Não raro, as “melhores” famílias têm suas ovelhas negras. Fosse o Heavy Metal uma família respeitável, eu diria que o Black Metal é o filho problema. Criança esta que eu rejeitei no nascimento.
Me lembro das primeiras vezes que vi Venom, a banda precursora do estilo, em vídeo, na Woodstock. Foi rejeição instantânea, em parte por preconceitos meus, de fundo religioso. Fã de Heavy Metal, eu não me achava exatamente uma católica radical. Porém, a agressão visual e sonora do Venom não combinava com uma formação cristã, por mais remota que fosse.
Além da ostentação de símbolos pagãos, a defesa do satanismo e da violência, a musicalidade me era incompreensível. Vocais berrados, rasgados ou guturais, baterias à velocidade da luz, guitarras com timbre de serra elétrica... Me parecia uma coisa mórbida e de extremo mal gosto. Seria cômico se não me parecesse tão trágico. Não quis saber daquilo. Me interessava uma sonoridade mais tradicional ou com pegada progressiva, ou hard, ou no máximo o power ou trash. Gostava do Metallica dos primeiros anos, do Anthrax, do Exodus. Repudiava Venom, Slayer, Bathory... Não faziam sentido para mim.
Ouvi de longe, vagamente, rumores sobre a morte do Dead, o vocalista da norueguesa Mayhem, que suicidou-se em 1991. Mais vagamente ainda ouvi rumores sobre o assassinato do guitarrista da mesma banda, Euronymous, morto em 1993. Me lembro de ter pensado algo como “turma estranha essa, eles pregam a morte e agora estão se matando”... Filho problema esse Black Metal!
Há uns 2 ou 3 meses atrás, numa conversa de facebook com meu ateu preferido, um diretor da União Nacional dos Ateus (filósofo muito inteligente, culto e fã de Black Metal), surgiu a referência ao álbum Filosofem, de um certo Burzum, de um certo Varg Virkenes. A minha primeira reação foi um “Burzum, que isso?” seguido de um “Varg quem?”... Fui informada que o tal Varg é um músico/filósofo norueguês de Black Metal... "Ah, tah!" E o nome ressurgiu para mim no mês passado, quando Virkenes foi preso na França, sob suspeitas (aparentemente infundadas) de estar organizando um atentado terrorista. Um incidente horroroso que levou à prisão também sua esposa grávida, algemada diante dos três filhos pequenos na casa do casal, invadida pela polícia.

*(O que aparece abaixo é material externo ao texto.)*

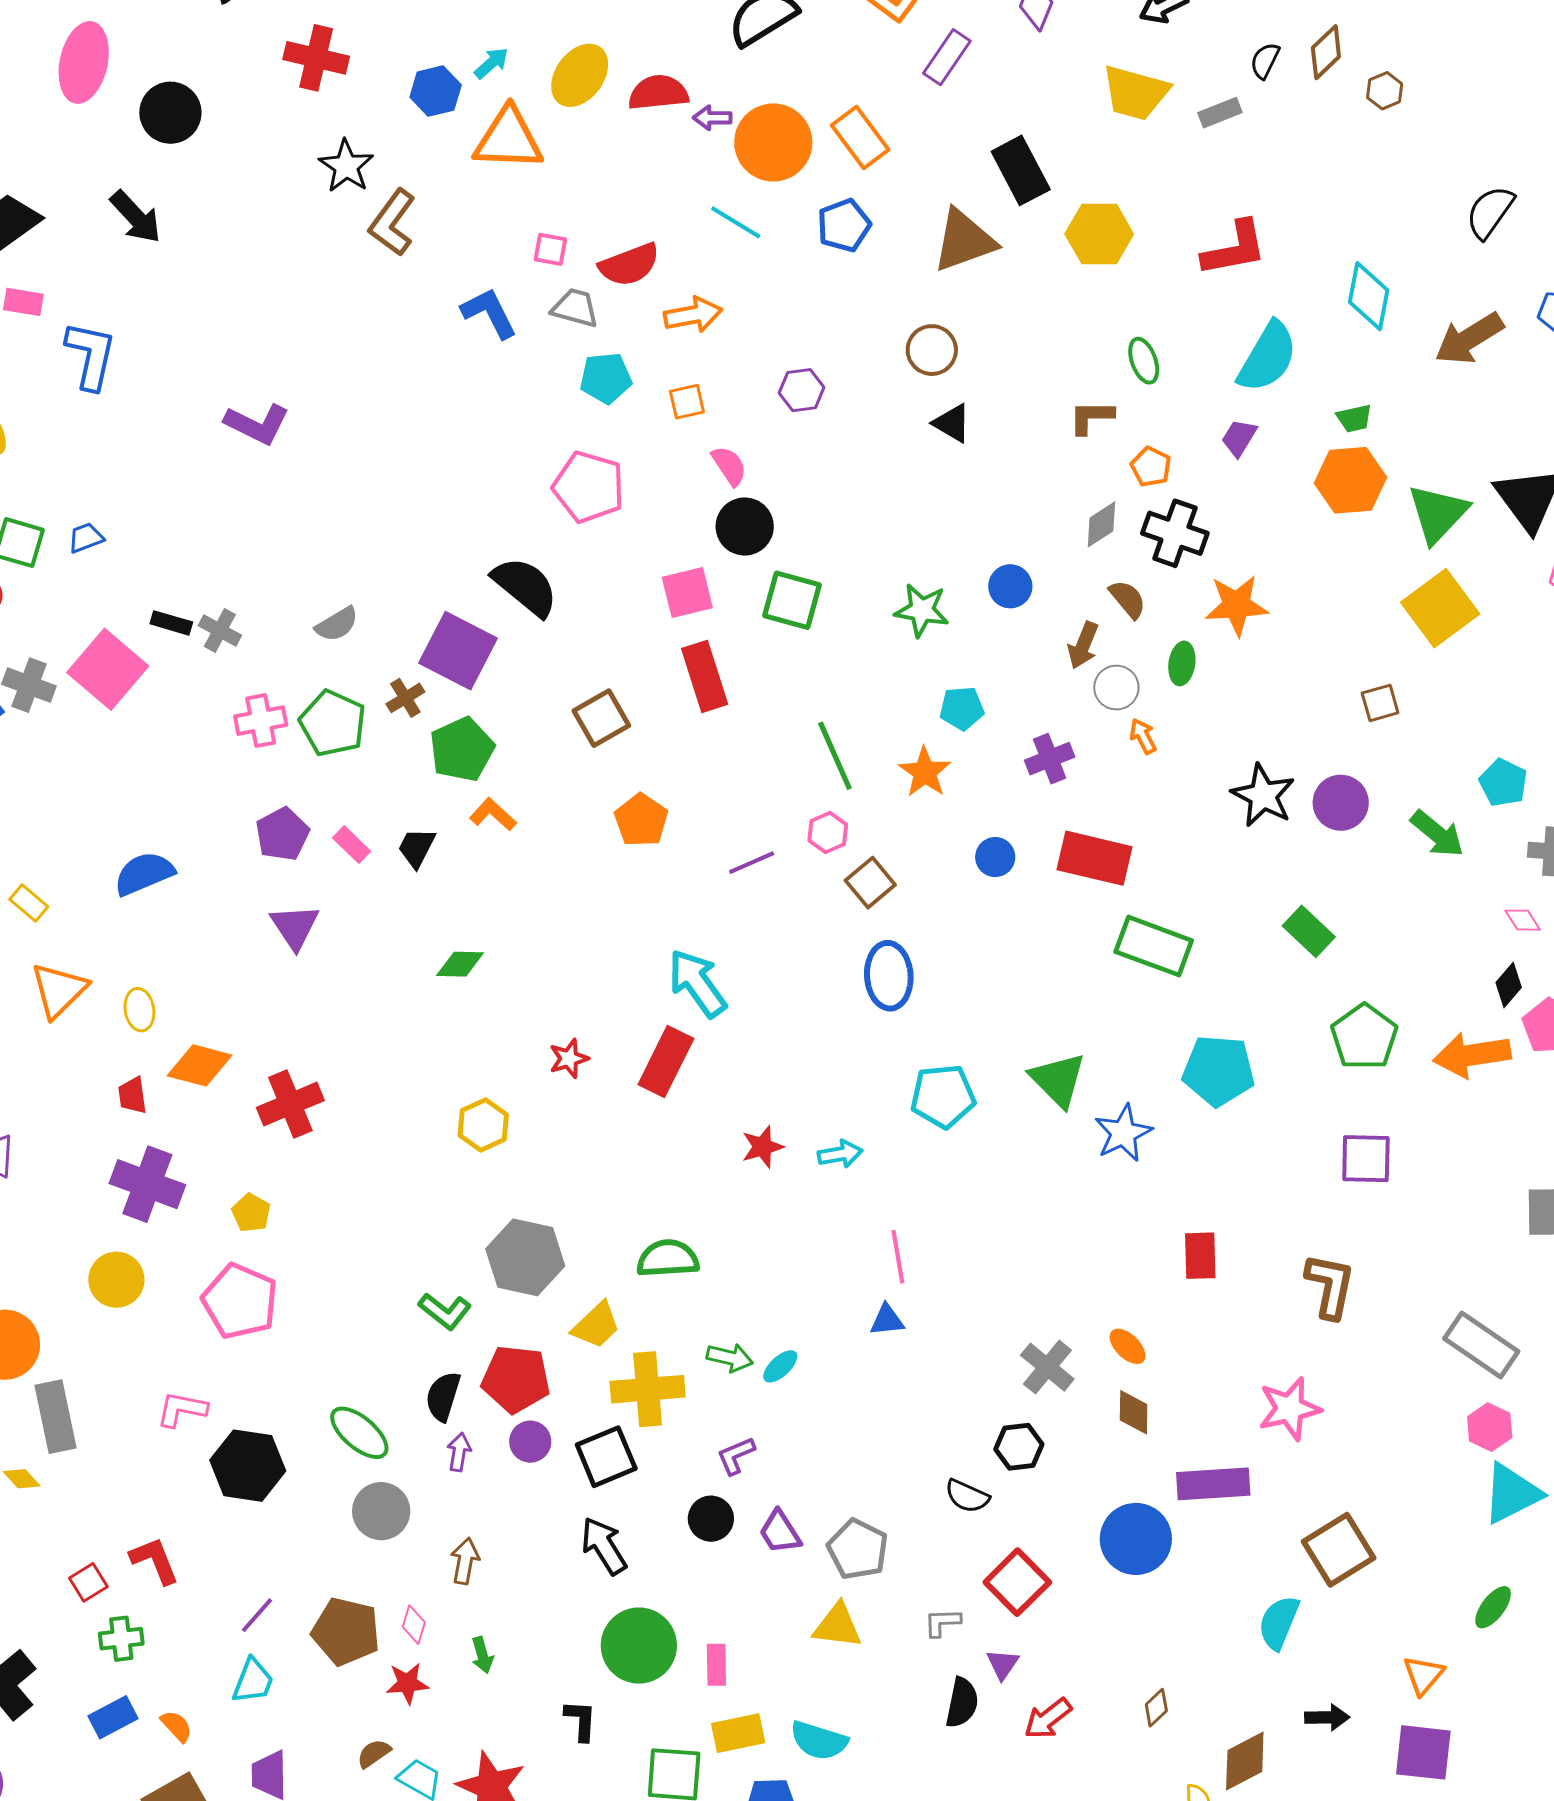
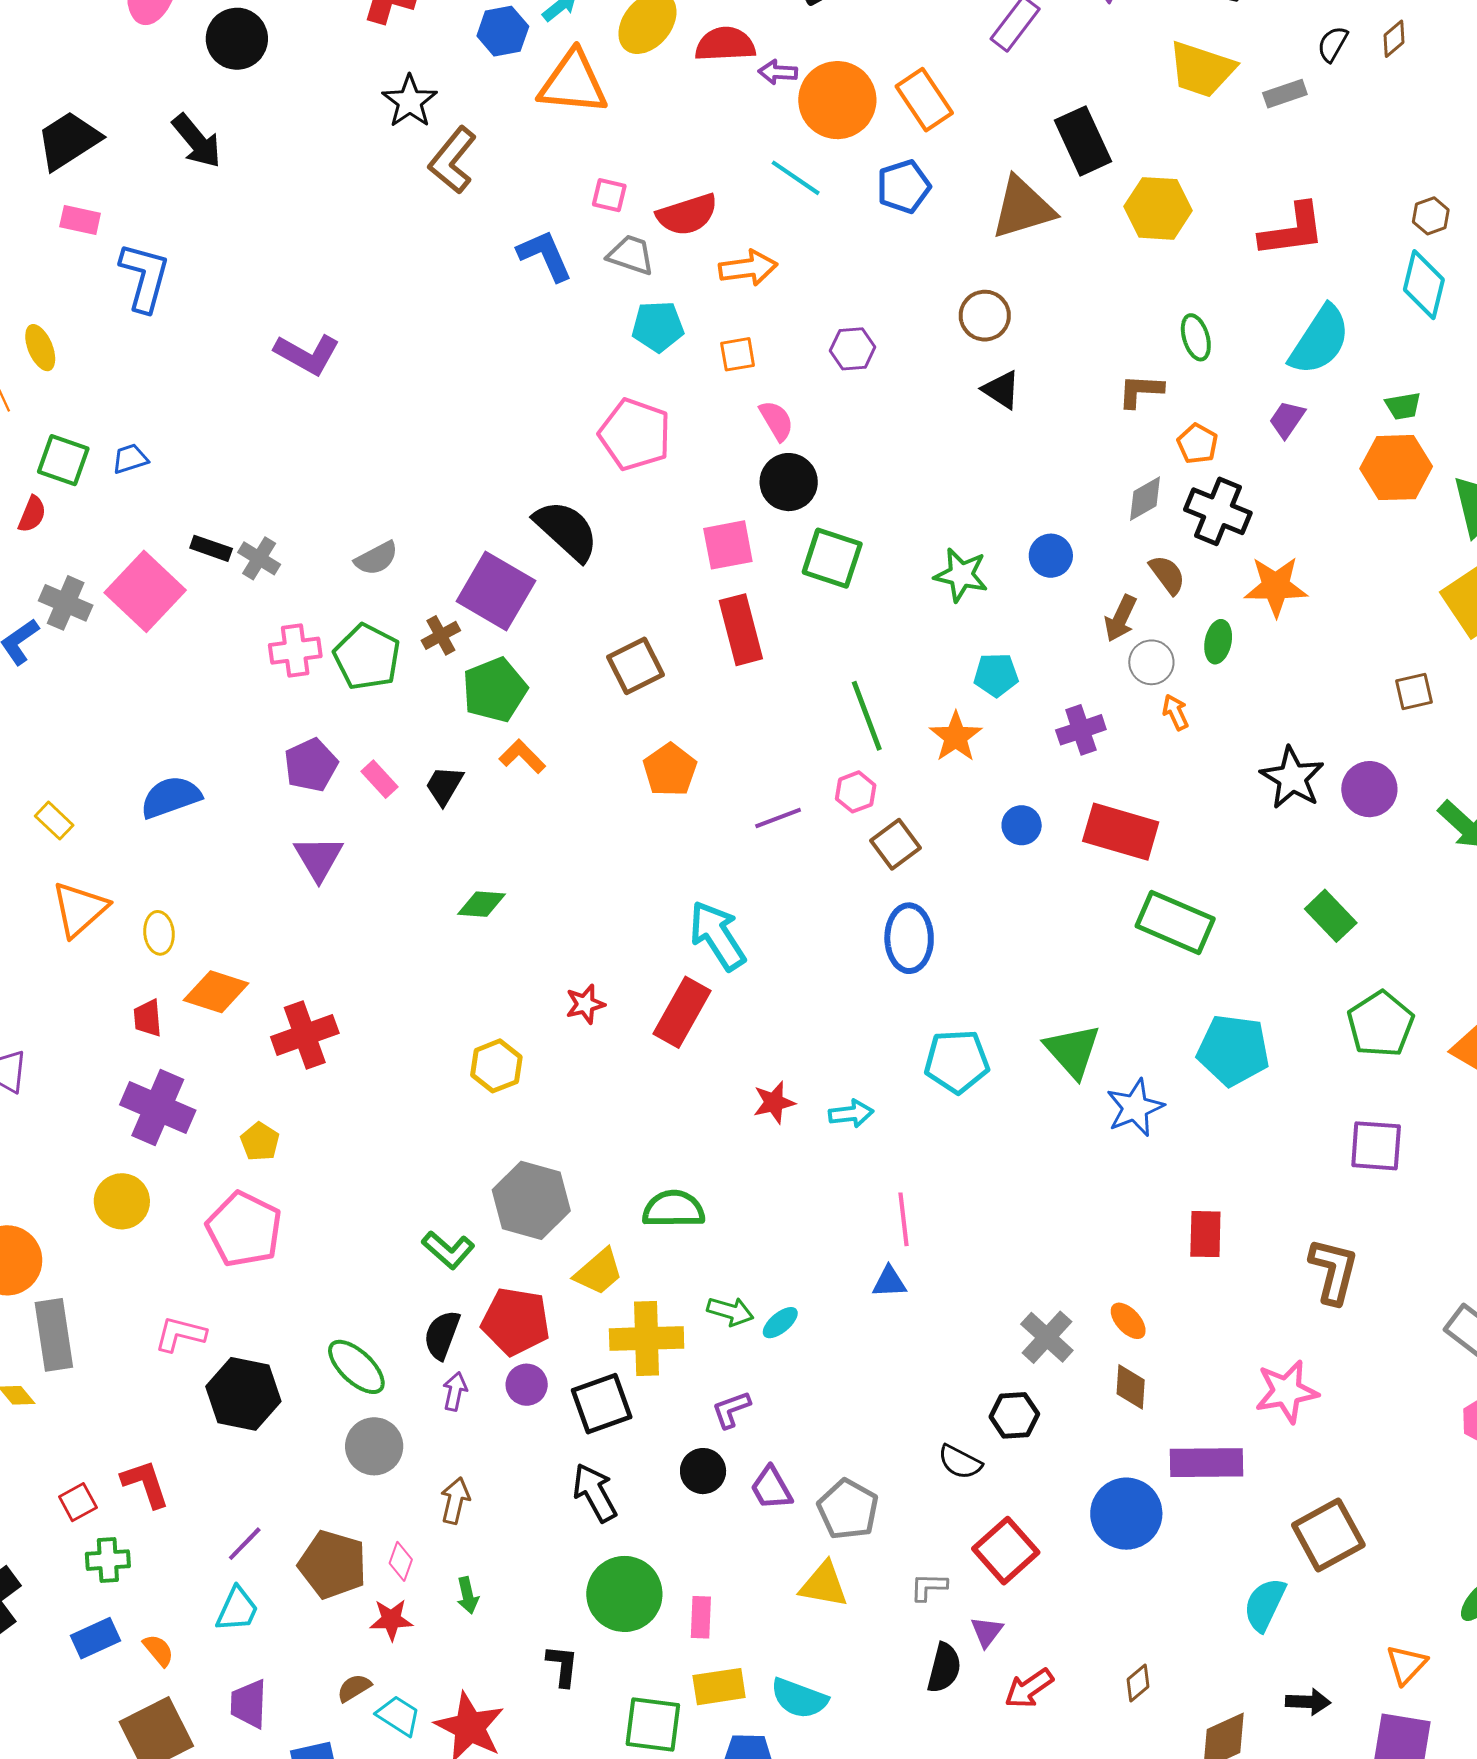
brown diamond: (1326, 52) -> (1394, 39), size x0.7
brown hexagon: (1385, 91) -> (1431, 216), moved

O tal músico/filósofo é uma das pessoas mais polêmicas do universo Metal. Tão odiado quanto temido, admirado e satirizado. Foi o responsável pela morte do guitarrista Euronymous, foi condenado à pena máxima norueguesa por assassinato e por colocar fogo em igrejas históricas. Vinte e um anos de prisão quando ele mesmo tinha apenas 21 anos! Cumpriu 16 anos de pena e foi colocado em liberdade condicional em 2009. Filho problema esse Black Metal! Mas, Virkenes tornou-se uma pessoa interessantíssima. É o Varg que aparece no belíssimo documentário Until The Light Take Us, músico, assassino confesso, ex-presidiário, escritor, pesquisador, pai de família, filósofo, lenda...
Há quem questione se Varg Virkenes não seria o Nietzsche do século XXI... Exageros à parte, dono de ideias inusitadas, incompreendido e polêmico ele é até além da conta, além de acusado de pensamento com tendências nazistas como foi o próprio Nietzsche... De qualquer forma, ele é ousado, abusado mesmo, e muito mais interessante do que a grande maioria dos filósofos que eu conheço. Seu nome acabou por trazer de volta à minha vida aquela criança rejeitada, agora adulta e cheia de histórias que reviram as minhas próprias histórias e lembranças.
Na primeira foto, Euronymou em Oslo, no interior da Helvete, a loja de sua propriedade, especializada em Black Metal e com as parede decoradas com posters e capas de discos, como a Woodstock, naqueles mesmos dias, era especializada em Heavy Metal. Na segunda foto, a Helvete do lado de fora. Qualquer semelhança não é mera coincidência... Como Nietzsche que diagnosticou a morte de Deus em seu tempo, também os músicos daquela época detectaram alguma coisa.
Atualizando (23.03.23), nos últimos anos Varg entrou em uma viagem problemática... Suas declarações em vídeos de youtube colocaram em evidência ideias racistas e xenófobas que causaram sua expulsão daquela plataforma. Ousou demais, se perdeu, e hoje sua fama de gênio criativo contrasta com a de ser humano definitivamente nocivo.